APObind: A Dataset of Ligand Unbound Protein Conformations for Machine Learning Applications in De Novo Drug Design
This addresses a data gap for researchers in computational drug design by providing a benchmark for validating methods on realistic unbound protein structures, though it is incremental as it builds on existing datasets.
The authors tackled the problem that machine learning methods for drug design are typically trained on ligand-bound protein conformations, which may not perform well on native unbound conformations, by proposing APObind, a dataset of unbound protein conformations derived from PDBbind, and demonstrated its importance through performance evaluations on three use cases.

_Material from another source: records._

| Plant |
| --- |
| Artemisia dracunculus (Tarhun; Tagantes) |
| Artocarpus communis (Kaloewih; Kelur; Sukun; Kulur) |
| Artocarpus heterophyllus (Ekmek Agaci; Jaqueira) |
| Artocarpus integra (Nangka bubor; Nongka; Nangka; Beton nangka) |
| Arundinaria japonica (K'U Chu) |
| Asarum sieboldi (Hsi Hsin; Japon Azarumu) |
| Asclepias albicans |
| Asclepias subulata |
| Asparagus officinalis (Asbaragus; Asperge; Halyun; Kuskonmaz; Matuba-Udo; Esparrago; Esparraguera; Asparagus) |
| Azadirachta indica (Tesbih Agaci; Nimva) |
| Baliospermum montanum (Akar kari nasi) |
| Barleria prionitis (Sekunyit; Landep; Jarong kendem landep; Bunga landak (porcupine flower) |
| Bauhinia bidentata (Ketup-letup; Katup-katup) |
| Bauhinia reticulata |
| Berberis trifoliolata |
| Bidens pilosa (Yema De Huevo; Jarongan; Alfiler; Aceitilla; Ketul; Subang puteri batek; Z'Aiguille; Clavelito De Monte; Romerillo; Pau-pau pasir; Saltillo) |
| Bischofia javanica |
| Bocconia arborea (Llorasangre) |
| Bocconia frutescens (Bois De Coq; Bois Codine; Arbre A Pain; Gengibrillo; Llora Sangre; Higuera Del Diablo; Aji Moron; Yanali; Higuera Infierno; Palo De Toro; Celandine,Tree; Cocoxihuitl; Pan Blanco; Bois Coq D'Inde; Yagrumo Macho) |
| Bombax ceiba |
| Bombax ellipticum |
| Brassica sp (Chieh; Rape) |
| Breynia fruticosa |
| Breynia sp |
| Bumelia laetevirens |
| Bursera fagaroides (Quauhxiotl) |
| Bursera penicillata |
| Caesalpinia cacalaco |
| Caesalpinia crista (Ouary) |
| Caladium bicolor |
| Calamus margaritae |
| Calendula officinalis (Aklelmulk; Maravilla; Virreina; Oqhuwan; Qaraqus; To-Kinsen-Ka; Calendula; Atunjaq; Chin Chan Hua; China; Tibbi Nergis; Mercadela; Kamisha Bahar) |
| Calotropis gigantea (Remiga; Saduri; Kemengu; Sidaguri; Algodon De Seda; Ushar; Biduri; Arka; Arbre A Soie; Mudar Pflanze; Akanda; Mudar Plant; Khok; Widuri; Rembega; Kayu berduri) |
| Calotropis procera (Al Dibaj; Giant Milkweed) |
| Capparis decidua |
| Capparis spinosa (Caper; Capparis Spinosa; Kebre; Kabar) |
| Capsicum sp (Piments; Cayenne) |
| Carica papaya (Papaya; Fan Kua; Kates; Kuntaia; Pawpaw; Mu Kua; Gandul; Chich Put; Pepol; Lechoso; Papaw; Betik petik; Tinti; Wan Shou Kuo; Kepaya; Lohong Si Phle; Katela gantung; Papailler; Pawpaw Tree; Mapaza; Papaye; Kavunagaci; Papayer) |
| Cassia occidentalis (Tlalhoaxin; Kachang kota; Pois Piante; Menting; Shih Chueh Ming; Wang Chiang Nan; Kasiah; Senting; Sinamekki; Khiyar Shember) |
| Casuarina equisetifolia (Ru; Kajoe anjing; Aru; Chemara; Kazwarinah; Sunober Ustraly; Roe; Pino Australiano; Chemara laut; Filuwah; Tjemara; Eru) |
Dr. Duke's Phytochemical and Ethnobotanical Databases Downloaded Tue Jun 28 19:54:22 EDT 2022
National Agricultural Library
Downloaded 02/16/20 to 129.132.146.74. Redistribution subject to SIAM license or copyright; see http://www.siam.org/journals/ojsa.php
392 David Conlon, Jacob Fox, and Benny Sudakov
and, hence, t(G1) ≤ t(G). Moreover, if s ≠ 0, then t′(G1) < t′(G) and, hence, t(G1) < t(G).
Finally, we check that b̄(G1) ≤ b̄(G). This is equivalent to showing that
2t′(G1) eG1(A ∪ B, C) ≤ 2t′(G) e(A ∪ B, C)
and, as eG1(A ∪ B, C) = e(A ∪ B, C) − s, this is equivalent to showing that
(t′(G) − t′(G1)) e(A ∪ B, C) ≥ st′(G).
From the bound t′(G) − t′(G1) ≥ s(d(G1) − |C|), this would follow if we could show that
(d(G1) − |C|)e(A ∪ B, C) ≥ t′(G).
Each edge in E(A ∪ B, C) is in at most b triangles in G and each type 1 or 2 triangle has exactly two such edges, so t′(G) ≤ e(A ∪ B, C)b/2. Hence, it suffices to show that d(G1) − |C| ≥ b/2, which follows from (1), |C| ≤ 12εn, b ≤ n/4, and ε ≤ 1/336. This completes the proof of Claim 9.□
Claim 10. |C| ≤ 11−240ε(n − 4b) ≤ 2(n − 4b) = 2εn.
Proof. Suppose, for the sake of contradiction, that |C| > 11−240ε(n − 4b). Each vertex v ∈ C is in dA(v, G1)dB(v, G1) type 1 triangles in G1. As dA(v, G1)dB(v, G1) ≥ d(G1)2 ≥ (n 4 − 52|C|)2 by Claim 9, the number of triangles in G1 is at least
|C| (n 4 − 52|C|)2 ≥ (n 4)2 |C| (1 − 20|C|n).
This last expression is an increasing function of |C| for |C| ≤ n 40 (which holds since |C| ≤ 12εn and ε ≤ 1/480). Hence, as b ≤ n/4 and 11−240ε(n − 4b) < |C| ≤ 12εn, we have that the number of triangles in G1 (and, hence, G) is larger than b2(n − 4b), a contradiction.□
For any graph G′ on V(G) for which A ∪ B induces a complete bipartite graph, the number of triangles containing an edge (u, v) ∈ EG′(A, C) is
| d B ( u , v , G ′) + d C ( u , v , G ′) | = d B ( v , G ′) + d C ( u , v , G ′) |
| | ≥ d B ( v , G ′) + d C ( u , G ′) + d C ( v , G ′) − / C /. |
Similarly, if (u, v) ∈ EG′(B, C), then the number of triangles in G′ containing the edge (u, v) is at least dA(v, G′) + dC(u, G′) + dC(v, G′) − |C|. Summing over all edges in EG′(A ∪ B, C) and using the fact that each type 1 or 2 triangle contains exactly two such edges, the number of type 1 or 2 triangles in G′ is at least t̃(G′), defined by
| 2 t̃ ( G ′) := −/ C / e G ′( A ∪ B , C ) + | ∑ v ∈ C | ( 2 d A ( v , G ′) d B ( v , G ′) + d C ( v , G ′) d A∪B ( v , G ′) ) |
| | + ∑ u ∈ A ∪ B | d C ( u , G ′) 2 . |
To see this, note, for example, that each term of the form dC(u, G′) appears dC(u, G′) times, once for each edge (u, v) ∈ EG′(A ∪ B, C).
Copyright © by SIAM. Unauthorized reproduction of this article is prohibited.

Protein-ligand complex structures have been utilised to design benchmark machine learning methods that perform important tasks related to drug design such as receptor binding site detection, small molecule docking and binding affinity prediction. However, these methods are usually trained on only ligand bound (or holo) conformations of the protein and therefore are not guaranteed to perform well when the protein structure is in its native unbound conformation (or apo), which is usually the conformation available for a newly identified receptor. A primary reason for this is that the local structure of the binding site usually changes upon ligand binding. To facilitate solutions for this problem, we propose a dataset called APObind that aims to provide apo conformations of proteins present in the PDBbind dataset, a popular dataset used in drug design. Furthermore, we explore the performance of methods specific to three use cases on this dataset, through which, the importance of validating them on the APObind dataset is demonstrated.